*** Opening DATA SHOWN ***

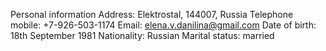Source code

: Personal information
Address:  Elektrostal, 144007, Russia
Telephone mobile: +7-926-503-1174
Email: elena.v.danilina@gmail.com
Date of birth: 18th September 1981
Nationality: Russian
Marital status: married
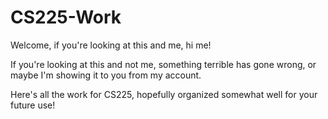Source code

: # CS225-Work

Welcome, if you're looking at this and me, hi me!

If you're looking at this and not me, something terrible has gone wrong, or maybe I'm showing it to you from my account.

Here's all the work for CS225, hopefully organized somewhat well for your future use!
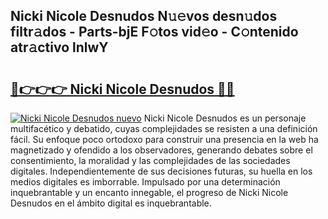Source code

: ## Nicki Nicole Desnudos N𝚞𝚎vos desn𝚞dos filtr𝚊dos - Parts-bjE F𝚘tos vid𝚎o - C𝚘ntenido atr𝚊ctivo lnlwY

# <h2><a href="http://mb89kh.tromn.icu/?c=Nicki+Nicole+Desnudos">🔗👉👉👉 Nicki Nicole Desnudos 🔗🔗</a></h2>

[![Nicki Nicole Desnudos nuevo](https://i.imgur.com/pEAQMta.gif)](http://mb89kh.tromn.icu/?c=Nicki+Nicole+Desnudos)
Nicki Nicole Desnudos es un personaje multifacético y debatido, cuyas complejidades se resisten a una definición fácil.  Su enfoque poco ortodoxo para construir una presencia en la web ha magnetizado y ofendido a los observadores, generando debates sobre el consentimiento, la moralidad y las complejidades de las sociedades digitales. Independientemente de sus decisiones futuras, su huella en los medios digitales es imborrable. Impulsado por una determinación inquebrantable y un encanto innegable, el progreso de Nicki Nicole Desnudos en el ámbito digital es inquebrantable.
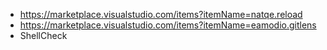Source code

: - https://marketplace.visualstudio.com/items?itemName=natqe.reload
- https://marketplace.visualstudio.com/items?itemName=eamodio.gitlens
- ShellCheck
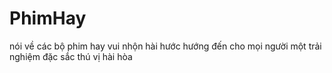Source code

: # PhimHay
nói về các bộ phim hay vui nhộn hài hước hướng đến cho mọi người một trải nghiệm đặc sắc thú vị hài hòa 
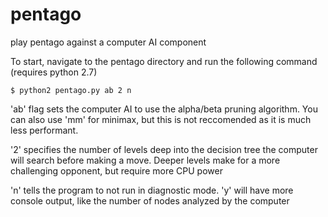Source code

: # pentago
play pentago against a computer AI component

To start, navigate to the pentago directory and run the following command (requires python 2.7)

    $ python2 pentago.py ab 2 n
    
'ab' flag sets the computer AI to use the alpha/beta pruning algorithm. You can also use 'mm' for minimax, but this is not reccomended as it is much less performant. 

'2' specifies the number of levels deep into the decision tree the computer will search before making a move. Deeper levels make for a more challenging opponent, but require more CPU power

'n' tells the program to not run in diagnostic mode. 'y' will have more console output, like the number of nodes analyzed by the computer
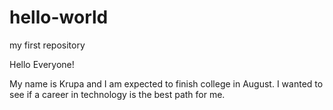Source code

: # hello-world
my first repository

Hello Everyone!

My name is Krupa and I am expected to finish college in August.
I wanted to see if a career in technology is the best path for me. 
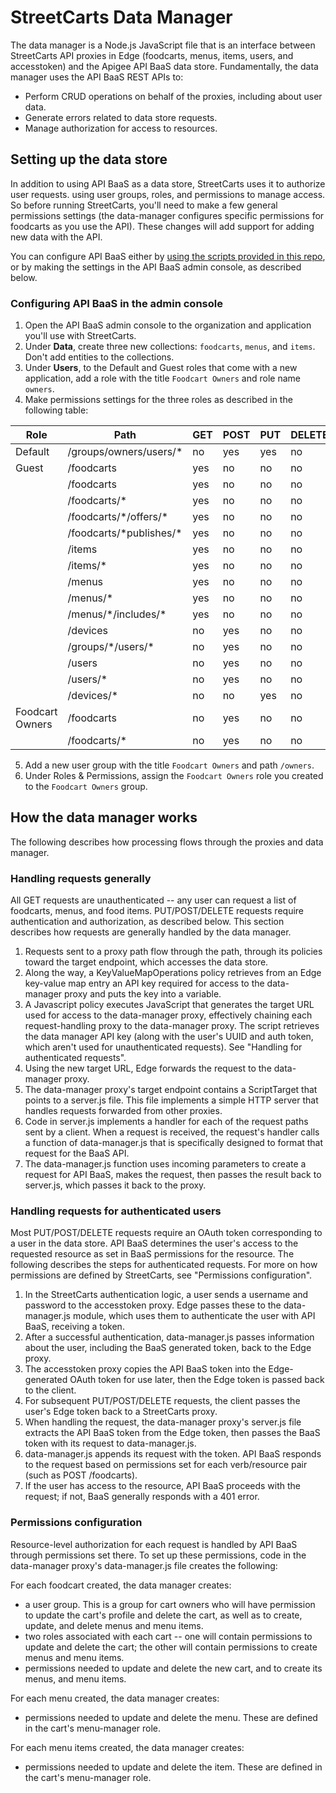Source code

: # StreetCarts Data Manager

The data manager is a Node.js JavaScript file that is an interface between StreetCarts API proxies in Edge (foodcarts, menus, items, users, and accesstoken) and the Apigee API BaaS data store. Fundamentally, the data manager uses the API BaaS REST APIs to:

- Perform CRUD operations on behalf of the proxies, including about user data.
- Generate errors related to data store requests.
- Manage authorization for access to resources.

## Setting up the data store

In addition to using API BaaS as a data store, StreetCarts uses it to authorize user requests. using user groups, roles, and permissions to manage access. So before running StreetCarts, you'll need to make a few general permissions settings (the data-manager configures specific permissions for foodcarts as you use the API). These changes will add support for adding new data with the API.

You can configure API BaaS either by [using the scripts provided in this repo](https://github.com/apigee/docs-sandbox/tree/master/apps/streetcarts/proxies/src/gateway/bin/seed), or by making the settings in the API BaaS admin console, as described below.

### Configuring API BaaS in the admin console

1. Open the API BaaS admin console to the organization and application you'll use with StreetCarts.
2. Under **Data**, create three new collections: `foodcarts`, `menus`, and `items`. Don't add entities to the collections.
32. Under **Users**, to the Default and Guest roles that come with a new application, add a role with the title `Foodcart Owners` and role name `owners`.
4. Make permissions settings for the three roles as described in the following table:

 | Role | Path | GET | POST | PUT | DELETE |
 | --- | --- | --- | --- | --- |--- |
 | Default | /groups/owners/users/* | no | yes | yes | no | 
 | Guest | /foodcarts | yes | no | no | no | 
 |  | /foodcarts | yes | no | no | no | 
 |  | /foodcarts/* | yes | no | no | no | 
 |  | /foodcarts/\*/offers/* | yes | no | no | no | 
 |  | /foodcarts/\*publishes/* | yes | no | no | no | 
 |  | /items | yes | no | no | no | 
 |  | /items/* | yes | no | no | no | 
 |  | /menus | yes | no | no | no | 
 |  | /menus/* | yes | no | no | no | 
 |  | /menus/\*/includes/* | yes | no | no | no | 
 |  | /devices | no | yes | no | no | 
 |  | /groups/\*/users/* | no | yes | no | no | 
 |  | /users | no | yes | no | no | 
 |  | /users/* | no | yes | no | no | 
 |  | /devices/* | no | no | yes | no | 
 | Foodcart Owners | /foodcarts | no | yes | no | no |
 |  | /foodcarts/* | no | yes | no | no |

5. Add a new user group with the title `Foodcart Owners` and path `/owners`.
6. Under Roles & Permissions, assign the `Foodcart Owners` role you created to the `Foodcart Owners` group.


## How the data manager works

The following describes how processing flows through the proxies and data manager.

### Handling requests generally

All GET requests are unauthenticated -- any user can request a list of foodcarts, menus, and food items. PUT/POST/DELETE requests require authentication and authorization, as described below. This section describes how requests are generally handled by the data manager.

1. Requests sent to a proxy path flow through the path, through its policies toward the target endpoint, which accesses the data store.
2. Along the way, a KeyValueMapOperations policy retrieves from an Edge key-value map entry an API key required for access to the data-manager proxy and puts the key into a variable.
3. A Javascript policy executes JavaScript that generates the target URL used for access to the data-manager proxy, effectively chaining each request-handling proxy to the data-manager proxy. The script retrieves the data manager API key (along with the user's UUID and auth token, which aren't used for unauthenticated requests). See "Handling for authenticated requests".
4. Using the new target URL, Edge forwards the request to the data-manager proxy.
5. The data-manager proxy's target endpoint contains a ScriptTarget that points to a server.js file. This file implements a simple HTTP server that handles requests forwarded from other proxies.
6. Code in server.js implements a handler for each of the request paths sent by a client. When a request is received, the request's handler calls a function of data-manager.js that is specifically designed to format that request for the BaaS API.
7. The data-manager.js function uses incoming parameters to create a request for API BaaS, makes the request, then passes the result back to server.js, which passes it back to the proxy.

### Handling requests for authenticated users

Most PUT/POST/DELETE requests require an OAuth token corresponding to a user in the data store. API BaaS determines the user's access to the requested resource as set in BaaS permissions for the resource. The following describes the steps for authenticated requests. For more on how permissions are defined by StreetCarts, see "Permissions configuration".

1. In the StreetCarts authentication logic, a user sends a username and password to the accesstoken proxy. Edge passes these to the data-manager.js module, which uses them to authenticate the user with API BaaS, receiving a token.
2. After a successful authentication, data-manager.js passes information about the user, including the BaaS generated token, back to the Edge proxy.
3. The accesstoken proxy copies the API BaaS token into the Edge-generated OAuth token for use later, then the Edge token is passed back to the client.
3. For subsequent PUT/POST/DELETE requests, the client passes the user's Edge token back to a StreetCarts proxy.
4. When handling the request, the data-manager proxy's server.js file extracts the API BaaS token from the Edge token, then passes the BaaS token with its request to data-manager.js.
5. data-manager.js appends its request with the token. API BaaS responds to the request based on permissions set for each verb/resource pair (such as POST /foodcarts).
6. If the user has access to the resource, API BaaS proceeds with the request; if not, BaaS generally responds with a 401 error.


### Permissions configuration

Resource-level authorization for each request is handled by API BaaS through permissions set there. To set up these permissions, code in the data-manager proxy's data-manager.js file creates the following: 

For each foodcart created, the data manager creates:

- a user group. This is a group for cart owners who will have permission to update the cart's profile and delete the cart, as well as to create, update, and delete menus and menu items.
- two roles associated with each cart -- one will contain permissions to update and delete the cart; the other will contain permissions to create menus and menu items.
- permissions needed to update and delete the new cart, and to create its menus, and menu items.

For each menu created, the data manager creates:

- permissions needed to update and delete the menu. These are defined in the cart's menu-manager role.

For each menu items created, the data manager creates:

- permissions needed to update and delete the item. These are defined in the cart's menu-manager role.




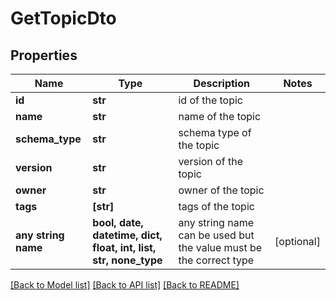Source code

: # GetTopicDto


## Properties
Name | Type | Description | Notes
------------ | ------------- | ------------- | -------------
**id** | **str** | id of the topic | 
**name** | **str** | name of the topic | 
**schema_type** | **str** | schema type of the topic | 
**version** | **str** | version of the topic | 
**owner** | **str** | owner of the topic | 
**tags** | **[str]** | tags of the topic | 
**any string name** | **bool, date, datetime, dict, float, int, list, str, none_type** | any string name can be used but the value must be the correct type | [optional]

[[Back to Model list]](../README.md#documentation-for-models) [[Back to API list]](../README.md#documentation-for-api-endpoints) [[Back to README]](../README.md)


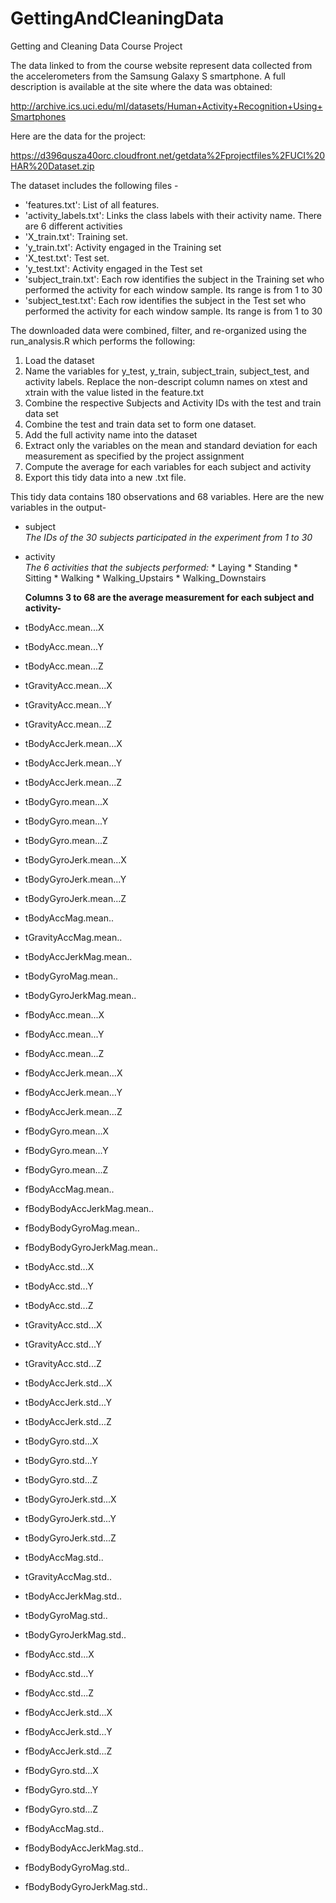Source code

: # GettingAndCleaningData
Getting and Cleaning Data Course Project

The data linked to from the course website represent data collected from the accelerometers from the Samsung Galaxy S smartphone. A full description is available at the site where the data was obtained: 

http://archive.ics.uci.edu/ml/datasets/Human+Activity+Recognition+Using+Smartphones 

Here are the data for the project: 

https://d396qusza40orc.cloudfront.net/getdata%2Fprojectfiles%2FUCI%20HAR%20Dataset.zip 

The dataset includes the following files - 

*  'features.txt': List of all features.
*  'activity_labels.txt': Links the class labels with their activity name. There are 6 different activities
*  'X_train.txt': Training set.
*  'y_train.txt': Activity engaged in the Training set
*  'X_test.txt': Test set.
*  'y_test.txt': Activity engaged in the Test set
*  'subject_train.txt': Each row identifies the subject in the Training set who performed the activity for each window sample. Its range is from 1 to 30
*  'subject_test.txt': Each row identifies the subject in the Test set who performed the activity for each window sample. Its range is from 1 to 30

The downloaded data were combined, filter, and re-organized using the run_analysis.R which performs the following:  

1. Load the dataset
2. Name the variables for y_test, y_train, subject_train, subject_test, and activity labels. Replace the non-descript column names on xtest and xtrain with the value listed in the feature.txt
3.  Combine the respective Subjects and Activity IDs with the test and train data set
4.  Combine the test and train data set to form one dataset.
5.  Add the full activity name into the dataset 
6.  Extract only the variables on the mean and standard deviation for each measurement as specified by the project assignment
7.  Compute the average for each variables for each subject and activity
8.  Export this tidy data into a new .txt file.

This tidy data contains 180 observations and 68 variables.  Here are the new variables in the output- 

* subject  
      _The IDs of the 30 subjects participated in the experiment_
      _from 1 to 30_

* activity  
      _The 6 activities that the subjects performed:_
      * Laying
      * Standing
      * Sitting
      * Walking
      * Walking_Upstairs
      * Walking_Downstairs


  __Columns 3 to 68 are the average measurement for each subject and activity-__
* tBodyAcc.mean...X  
* tBodyAcc.mean...Y  
* tBodyAcc.mean...Z  
* tGravityAcc.mean...X  
* tGravityAcc.mean...Y  
* tGravityAcc.mean...Z  
* tBodyAccJerk.mean...X  
* tBodyAccJerk.mean...Y  
* tBodyAccJerk.mean...Z  
* tBodyGyro.mean...X  
* tBodyGyro.mean...Y  
* tBodyGyro.mean...Z  
* tBodyGyroJerk.mean...X  
* tBodyGyroJerk.mean...Y  
* tBodyGyroJerk.mean...Z  
* tBodyAccMag.mean..  
* tGravityAccMag.mean..  
* tBodyAccJerkMag.mean..  
* tBodyGyroMag.mean..  
* tBodyGyroJerkMag.mean..  
* fBodyAcc.mean...X  
* fBodyAcc.mean...Y  
* fBodyAcc.mean...Z  
* fBodyAccJerk.mean...X  
* fBodyAccJerk.mean...Y  
* fBodyAccJerk.mean...Z  
* fBodyGyro.mean...X  
* fBodyGyro.mean...Y  
* fBodyGyro.mean...Z  
* fBodyAccMag.mean..  
* fBodyBodyAccJerkMag.mean..  
* fBodyBodyGyroMag.mean..  
* fBodyBodyGyroJerkMag.mean..  
* tBodyAcc.std...X  
* tBodyAcc.std...Y  
* tBodyAcc.std...Z  
* tGravityAcc.std...X  
* tGravityAcc.std...Y  
* tGravityAcc.std...Z  
* tBodyAccJerk.std...X  
* tBodyAccJerk.std...Y  
* tBodyAccJerk.std...Z  
* tBodyGyro.std...X  
* tBodyGyro.std...Y  
* tBodyGyro.std...Z  
* tBodyGyroJerk.std...X  
* tBodyGyroJerk.std...Y  
* tBodyGyroJerk.std...Z  
* tBodyAccMag.std..  
* tGravityAccMag.std..  
* tBodyAccJerkMag.std..  
* tBodyGyroMag.std..  
* tBodyGyroJerkMag.std..  
* fBodyAcc.std...X  
* fBodyAcc.std...Y  
* fBodyAcc.std...Z  
* fBodyAccJerk.std...X  
* fBodyAccJerk.std...Y  
* fBodyAccJerk.std...Z  
* fBodyGyro.std...X  
* fBodyGyro.std...Y  
* fBodyGyro.std...Z  
* fBodyAccMag.std..  
* fBodyBodyAccJerkMag.std..  
* fBodyBodyGyroMag.std..  
* fBodyBodyGyroJerkMag.std..  

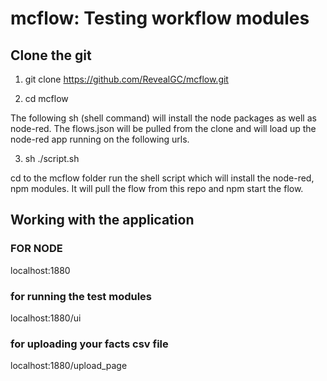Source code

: # mcflow: Testing workflow modules


## Clone the git

1) git clone https://github.com/RevealGC/mcflow.git

2) cd mcflow

The following sh (shell command) will install the node packages as well as node-red.
The flows.json will be pulled from the clone and will load up the node-red app running on the following urls.

3) sh ./script.sh  



cd to the mcflow folder run the shell script which will install the node-red, npm modules. It will pull the flow from this repo and npm start the flow.

## Working with the application

### FOR NODE
localhost:1880

### for running the test modules
 localhost:1880/ui  
 
 ### for uploading your facts csv file
 localhost:1880/upload_page 



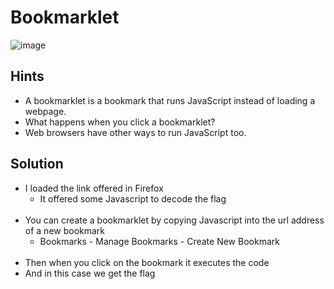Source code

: # Bookmarklet 

![image](https://github.com/JosephB10/CTF-Writeups/assets/105746932/3ead491e-4144-4a7a-9ffd-8d12b2e557dc)

## Hints

- A bookmarklet is a bookmark that runs JavaScript instead of loading a webpage.
- What happens when you click a bookmarklet?
- Web browsers have other ways to run JavaScript too.

## Solution
- I loaded the link offered in Firefox
  - It offered some Javascript to decode the flag
<br><br>
- You can create a bookmarklet by copying Javascript into the url address of a new bookmark
  - Bookmarks - Manage Bookmarks - Create New Bookmark
<br><br>
- Then when you click on the bookmark it executes the code
- And in this case we get the flag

*** Closing DATA SHOWN ***

* [YOUR TASK] Look above for the line with "tags of the topic |" and the line with "of all features.", then copy them and all lines in between exactly as written, and only those, without any pictures.

* [RESULT OF THIS TASK]
**tags** | **[str]** | tags of the topic | 
**any string name** | **bool, date, datetime, dict, float, int, list, str, none_type** | any string name can be used but the value must be the correct type | [optional]

[[Back to Model list]](../README.md#documentation-for-models) [[Back to API list]](../README.md#documentation-for-api-endpoints) [[Back to README]](../README.md)


Source code

: # GettingAndCleaningData
Getting and Cleaning Data Course Project

The data linked to from the course website represent data collected from the accelerometers from the Samsung Galaxy S smartphone. A full description is available at the site where the data was obtained: 

http://archive.ics.uci.edu/ml/datasets/Human+Activity+Recognition+Using+Smartphones 

Here are the data for the project: 

https://d396qusza40orc.cloudfront.net/getdata%2Fprojectfiles%2FUCI%20HAR%20Dataset.zip 

The dataset includes the following files - 

*  'features.txt': List of all features.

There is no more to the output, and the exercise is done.